Data entries
______________________________

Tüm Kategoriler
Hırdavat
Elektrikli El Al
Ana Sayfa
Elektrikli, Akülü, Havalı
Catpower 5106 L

______________________________

In the entries above, identify each line that includes the string "Elektrikli", then copy it.

Elektrikli El Al
Elektrikli, Akülü, Havalı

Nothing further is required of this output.